Ceremonie pogrzebowe w oflagach
Arnswalde i Gross Born
Wbrew obiegowym opiniom o niegodnym traktowaniu zmarłych w niewoli polskich jeńców wojennych, pogrzeby w oflagach były skromne, lecz odbywały się z ceremoniałem wojskowym. Zmarłych oficerów „wystawiano” złożonych w trumnach na katafalkach w kaplicy obozowej. Stały przy nich warty honorowe. Pogrzeby odbywały się na cmentarzach przyobozowych lub miejskich. Jeśli miejscem spoczynku miał być cmentarz miejski, zdarzało się, że zmarłych przed pogrzebem przenoszono do kaplicy cmentarnej . Bywało i tak ,że do bramy obozu odprowadzani byli przez delegacje towarzyszy broni, starszych oficerów, w tym polskiego komendanta obozu, oraz przez zwarty pododdział oficerów. Chór obozowy w tym czasie wykonywał pieśni żałobne. J. Bohatkiewicz w swoim pamiętniku wspomina pogrzeb kpt. Stanisława Sudolskiego w Oflagu II B Arnswalde. Zmarł 26.05.1940 r. w choszczeńskim szpitalu. Pogrzeb jego odbył się na miejscowym cmentarzu 29 maja w obecności niemieckich oficerów z komendantem obozu na czele. Niemcy wystawili asystę honorową. W pogrzebie uczestniczyło 18 polskich oficerów i 6 szeregowych. Na mogile złożono dwa wieńce jeden od niemieckiego komendanta oflagu i drugi od polskich jeńców, oficerów i szeregowych, ten był ze wstęgami w barwach narodowych. Nad otwartą mogiłą kapitana przemawiali kolejno płk Joachim von Löbbecke – niemiecki komendant Oflagu II B, płk Rudolf Kaleński – najstarszy obozu, oraz ks. Jordan – proboszcz miejscowego kościoła katolickiego. Ks. Jordan żegnając kapitana powiedział „Śp. kpt. Sudolski umierał z myślą o Ojczyźnie. Choć spoczął w obcej ziemi niech mu ta ziemia lekką będzie”. W Oflagu II D Gross Born ( Borne Sulinowo ) gdzie cmentarz graniczył bezpośrednio z obozem po wyprowadzeniu zwłok z terenu oflagu niemal cały stan osobowy pozostawał za drutami i przez ogrodzenie nadal uczestniczył w ceremonii a chór obozowy wykonywał na miejscu pieśń pożegnalną .
Dössel
27 września 1944 r. po godz. 21.30 w wyniku wybuchu jednej bomby w Oflagu VI B Dössel zginęło 83 jeńców a ponad 200 zostało rannych . Spośród nich wkrótce zmarło kolejnych 7 oficerów. Po kilku dniach na wydzielonej polskiej kwaterze cmentarza parafialnego w Dössel odbył się ich pogrzeb. Zwłoki oficerów zaszyte w koce ulokowano na noszach dźwiganych na barkach kolegów; zostały przeniesione na cmentarz i złożone w grobach. Olbrzymi kondukt pogrzebowy towarzyszył poległym do bramy obozowej.

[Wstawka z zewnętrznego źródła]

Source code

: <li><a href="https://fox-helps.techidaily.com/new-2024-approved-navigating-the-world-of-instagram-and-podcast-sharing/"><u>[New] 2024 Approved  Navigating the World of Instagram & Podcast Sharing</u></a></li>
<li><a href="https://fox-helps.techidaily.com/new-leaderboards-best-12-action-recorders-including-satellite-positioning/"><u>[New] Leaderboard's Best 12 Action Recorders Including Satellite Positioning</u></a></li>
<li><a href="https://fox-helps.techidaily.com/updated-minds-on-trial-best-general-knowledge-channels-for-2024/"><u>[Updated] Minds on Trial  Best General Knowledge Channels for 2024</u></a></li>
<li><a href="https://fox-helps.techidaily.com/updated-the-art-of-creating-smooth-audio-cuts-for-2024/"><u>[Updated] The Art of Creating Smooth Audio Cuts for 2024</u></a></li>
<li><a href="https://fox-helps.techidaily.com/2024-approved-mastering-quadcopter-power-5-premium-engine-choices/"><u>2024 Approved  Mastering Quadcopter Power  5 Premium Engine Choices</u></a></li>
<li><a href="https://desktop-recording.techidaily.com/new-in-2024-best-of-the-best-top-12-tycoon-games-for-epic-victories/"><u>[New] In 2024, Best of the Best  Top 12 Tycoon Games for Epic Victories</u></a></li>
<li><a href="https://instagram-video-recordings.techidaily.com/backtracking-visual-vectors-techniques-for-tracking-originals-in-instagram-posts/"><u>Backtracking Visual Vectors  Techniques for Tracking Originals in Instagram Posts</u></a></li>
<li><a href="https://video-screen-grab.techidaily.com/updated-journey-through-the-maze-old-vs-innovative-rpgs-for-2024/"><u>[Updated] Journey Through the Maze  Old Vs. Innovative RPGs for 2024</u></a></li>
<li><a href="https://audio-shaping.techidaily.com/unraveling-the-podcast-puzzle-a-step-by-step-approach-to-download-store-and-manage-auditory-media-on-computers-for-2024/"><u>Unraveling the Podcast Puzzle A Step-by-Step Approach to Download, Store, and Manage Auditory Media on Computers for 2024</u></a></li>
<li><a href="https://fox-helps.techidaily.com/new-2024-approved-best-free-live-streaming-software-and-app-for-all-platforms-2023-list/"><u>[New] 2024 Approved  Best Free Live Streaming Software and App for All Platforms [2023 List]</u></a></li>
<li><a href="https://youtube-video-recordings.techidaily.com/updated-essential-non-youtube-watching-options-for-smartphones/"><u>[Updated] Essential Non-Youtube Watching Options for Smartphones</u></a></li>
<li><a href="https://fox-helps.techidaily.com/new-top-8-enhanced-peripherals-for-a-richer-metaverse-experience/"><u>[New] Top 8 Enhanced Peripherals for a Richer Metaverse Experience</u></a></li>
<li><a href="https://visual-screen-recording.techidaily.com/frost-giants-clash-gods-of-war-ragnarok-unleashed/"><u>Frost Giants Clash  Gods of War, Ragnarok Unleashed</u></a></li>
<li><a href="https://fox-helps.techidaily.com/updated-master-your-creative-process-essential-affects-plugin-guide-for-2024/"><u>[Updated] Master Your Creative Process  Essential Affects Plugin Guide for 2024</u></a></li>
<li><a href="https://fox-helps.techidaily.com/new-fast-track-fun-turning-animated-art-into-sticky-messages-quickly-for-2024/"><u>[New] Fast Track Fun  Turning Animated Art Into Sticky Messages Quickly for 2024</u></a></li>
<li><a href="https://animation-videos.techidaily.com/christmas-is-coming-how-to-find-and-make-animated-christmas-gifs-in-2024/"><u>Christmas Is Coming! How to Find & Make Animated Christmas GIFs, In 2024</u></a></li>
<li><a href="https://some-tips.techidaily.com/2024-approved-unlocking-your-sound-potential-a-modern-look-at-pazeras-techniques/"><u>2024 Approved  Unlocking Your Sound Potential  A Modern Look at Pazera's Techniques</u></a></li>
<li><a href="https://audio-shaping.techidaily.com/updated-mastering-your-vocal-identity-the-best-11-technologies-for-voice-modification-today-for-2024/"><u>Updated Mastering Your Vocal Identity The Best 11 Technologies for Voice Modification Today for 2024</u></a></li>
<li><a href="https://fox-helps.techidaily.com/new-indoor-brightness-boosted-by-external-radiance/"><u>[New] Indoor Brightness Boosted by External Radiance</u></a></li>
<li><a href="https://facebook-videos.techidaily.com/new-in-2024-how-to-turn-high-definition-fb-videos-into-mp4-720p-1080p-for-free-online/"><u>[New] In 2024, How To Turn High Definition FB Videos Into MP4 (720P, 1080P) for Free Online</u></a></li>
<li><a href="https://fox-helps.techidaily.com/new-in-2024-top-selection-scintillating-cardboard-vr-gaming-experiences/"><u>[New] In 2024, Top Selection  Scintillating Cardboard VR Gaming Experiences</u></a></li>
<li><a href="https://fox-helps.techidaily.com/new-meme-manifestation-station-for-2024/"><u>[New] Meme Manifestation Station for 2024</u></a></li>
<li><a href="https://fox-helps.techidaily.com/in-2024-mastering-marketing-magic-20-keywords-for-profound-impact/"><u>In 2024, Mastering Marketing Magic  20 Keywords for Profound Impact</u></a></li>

Na dösselskim cmentarzu spoczywają również jeńcy zmarli w okresie niewoli oraz po wyzwoleniu obozu. Łącznie znajduje się tam 141 polskich grobów wśród nich są także byli jeńcy Oflagu II B Arnswalde.
Tangerhütte
Na początku wojny, w 1939 i 1940 r. zmarłych jeńców chowano na wspólnym cmentarzu niemieckim, jednak kiedy liczba zmarłych zaczęła gwałtownie wzrastać, cmentarz powiększono o kawałek tzw. "kartofliska". W ten sposób powstała wydzielona część dla zmarłych jeńców. Bywało ,że w jednym dużym dole stawiano obok siebie nawet pięć trumien - po zapełnieniu, dół zasypywano i potem ustawiano pięć drewnianych krzyży, na których znajdowały się tabliczki zawierające: imię, nazwisko, stopień, datę śmierci, nr jeniecki oraz nr grobu.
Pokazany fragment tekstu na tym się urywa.